We were not callow two-centers wanting our hotel half-hour, but experienced, expecting no-wonders; we proceeded unhurriedly, reaching a further stage when she invited me to dine, not in a restaurant but in her small flat, severely functional, hung not with paintings but diagrams, mostly tree-shaped, each branch a different colour, the variations and parallels stemming from a central ritual, custom, belief.

She moved unfussily, presenting salmon, salads, filling tall goblets which, candle-lit, glowed like green flame, reflected deep in the glass table. Afterwards, a wide mat between our chairs, we watched a Swedish movie in which the father of a boy raped then drowned, very eloquently and unconvincingly pleaded for mature understanding of the killer.

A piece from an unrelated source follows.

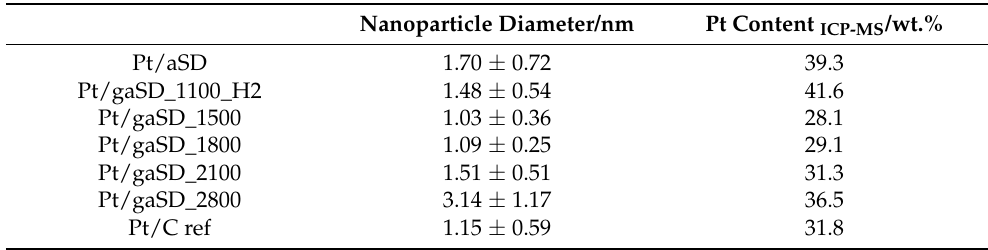
Table 1. Nanoparticle diameter and platinum content of catalysts, obtained from TEM images and ICP-MS measurements.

Nadja’s reserve, natural or acquired, broke harness. ‘Horse shit.’ She was near to tears, not weak but wrathful, the film concluding with a commercial for tinned reindeer. ‘Tell me, Erich. When you were little… did you often cry? You cannot have done so since.’

This might be rebuke. I explained that, while I seldom wept outright, my eyes had moistened at a dead badger, at a maid’s dismissal. Other incidents I did not declare: the Herr General’s promised arrival postponed; Danton, at the end, brooding on fields and rivers; Robespierre, shattered and bleeding, on a table. ‘Much later, cinemas taught me to weep.’

She nodded, satisfied. ‘As for me, mécontent. I seemed never to stop. My tears could fill the bath. Though I also found it necessary to be tough. Perhaps many murderers are weepers. But, outside cinemas, of course, you appear so often on the verge.’